TEACHERS have been given their own online lessons to help them teach Powys youngsters in cyberspace.

Since returning from the Easter break in April, Powys youngsters have been taught online.

And teachers in Powys have been prepared for their new virtual classrooms by taking their own online courses run by the Open University.

While preparations in England are being made for a return of some classes next week, it is highly likely that children in Powys and the rest of Wales will not be going back to school until September, meaning that teachers will have plenty of time to put their training into action.

Members of the Learning and Skills scrutiny committee at their meeting on Tuesday, May 26, asked whether teachers were properly prepared to deal with their new digital classroom.

Independent member Margaret Evitts and former headteacher, said: “This is an amazing transformation, are all staff trained adequately?

“Do staff need further training?”

Interim chief education officer Lynette Lovell said: “It requires a transformation in the way we teach, it’s different to teaching a class of 30.

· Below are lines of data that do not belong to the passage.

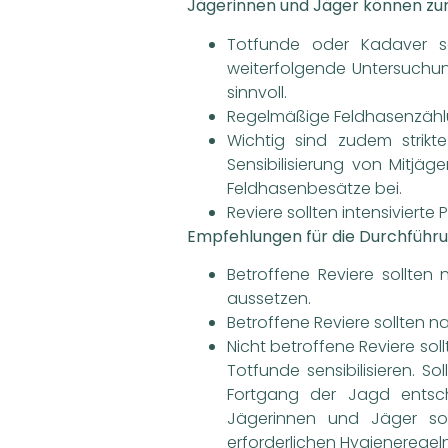
Jägerinnen und Jäger können zu
Totfunde oder Kadaver so
weiterfolgende Untersuchung
sinnvoll.
Regelmäßige Feldhasenzählu
Wichtig sind zudem strikt
Sensibilisierung von Mitj
Feldhasenbesätze bei.
Reviere sollten intensivier
Empfehlungen für die Durchführu
Betroffene Reviere sollten
aussetzen.
Betroffene Reviere sollten 
Nicht betroffene Reviere so
Totfunde sensibilisieren. 
Fortgang der Jagd entsch
Jägerinnen und Jäger sow
erforderlichen Hygieneregeln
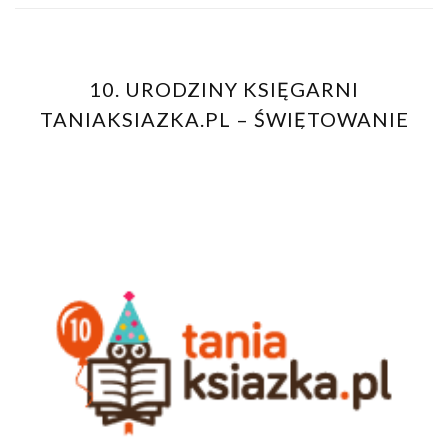
10. URODZINY KSIĘGARNI
TANIAKSIAZKA.PL – ŚWIĘTOWANIE
TRWA!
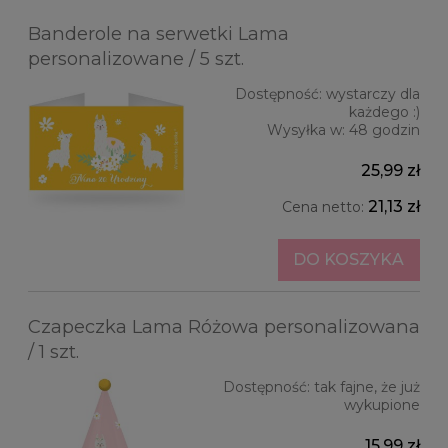
Banderole na serwetki Lama
personalizowane / 5 szt.
Dostępność:
wystarczy dla
każdego :)
Wysyłka w:
48 godzin
25,99 zł
21,13 zł
Cena netto:
DO KOSZYKA
Czapeczka Lama Różowa personalizowana
/ 1 szt.
Dostępność:
tak fajne, że już
wykupione
15,99 zł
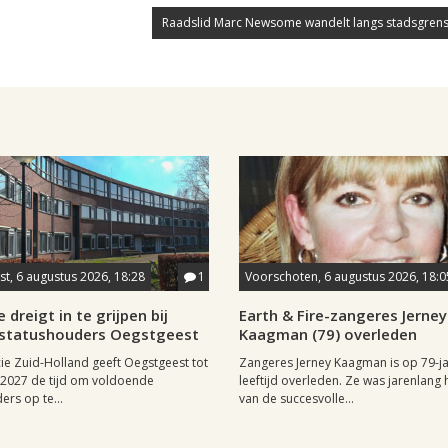
Raadslid Marc Newsome wandelt langs stadsgrens
t, 6 augustus 2026, 18:28
1
Voorschoten, 6 augustus 2026, 18:0
 dreigt in te grijpen bij
Earth & Fire-zangeres Jerney
statushouders Oegstgeest
Kaagman (79) overleden
ie Zuid-Holland geeft Oegstgeest tot
Zangeres Jerney Kaagman is op 79-ja
i 2027 de tijd om voldoende
leeftijd overleden. Ze was jarenlang 
ers op te...
van de succesvolle...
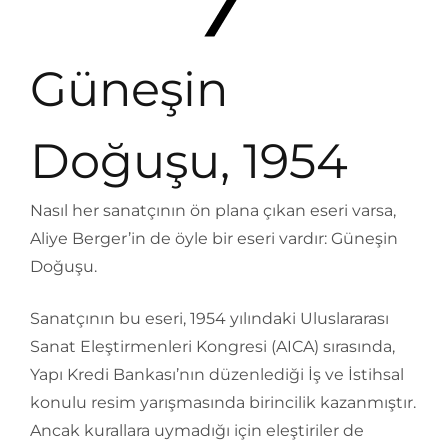
Güneşin
Doğuşu, 1954
Nasıl her sanatçının ön plana çıkan eseri varsa,
Aliye Berger’in de öyle bir eseri vardır: Güneşin
Doğuşu.
Sanatçının bu eseri, 1954 yılındaki Uluslararası
Sanat Eleştirmenleri Kongresi (AICA) sırasında,
Yapı Kredi Bankası’nın düzenlediği İş ve İstihsal
konulu resim yarışmasında birincilik kazanmıştır.
Ancak kurallara uymadığı için eleştiriler de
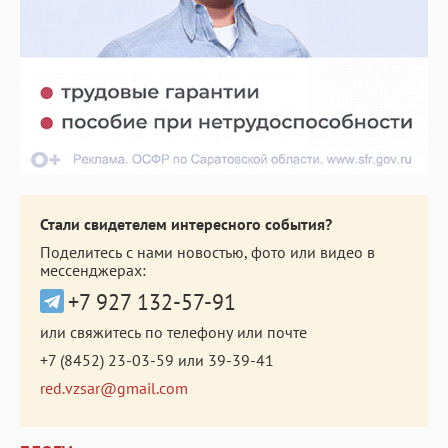
Стали свидетелем интересного события?
Поделитесь с нами новостью, фото или видео в
мессенджерах:
+7 927 132-57-91
или свяжитесь по телефону или почте
+7 (8452) 23-03-59
или
39-39-41
red.vzsar@gmail.com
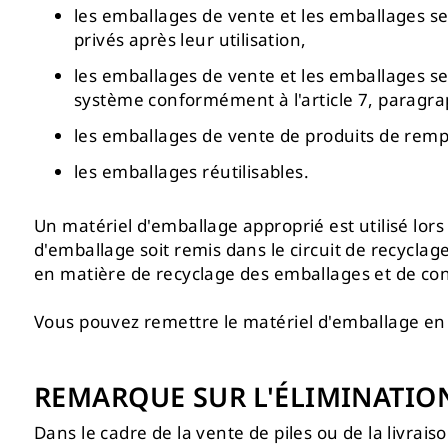
les emballages de vente et les emballages
privés après leur utilisation,
les emballages de vente et les emballages sec
système conformément à l'article 7, paragra
les emballages de vente de produits de remp
les emballages réutilisables.
Un matériel d'emballage approprié est utilisé lors
d'emballage soit remis dans le circuit de recyclage.
en matière de recyclage des emballages et de cont
Vous pouvez remettre le matériel d'emballage en 
REMARQUE SUR L'ÉLIMINATION
Dans le cadre de la vente de piles ou de la livrai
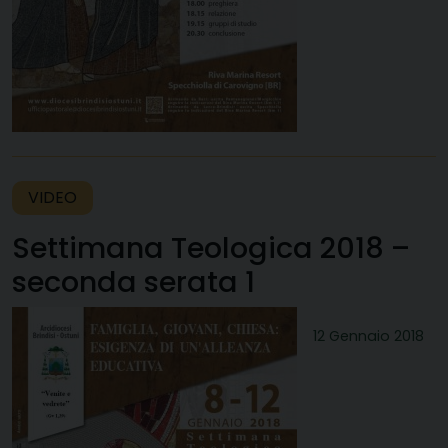
VIDEO
Settimana Teologica 2018 –
seconda serata 1
12 Gennaio 2018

“In the first two weeks of the continuity of learning plan we gave all our teaching staff to access free online training for teaching from the Open University.

“There is lot of working together and helping each other out.”

Ms Lovell added that there had been some problems along the way, as not all teachers were set up on the Welsh Government's online teaching portal, and some are less technically adept than others.

Ms Lovell said: “People are at different levels that’s for sure.

“But we have put that package in place to ensure that they have the time they need to understand these new ways of working.”

To prepare for an extended period of online learning, PCC has already adapted the Welsh Government continuity of learning plan and produced its own document for schools, called Powys Distance Learning Plan.

This gives schools guidance and helps share good practice between them.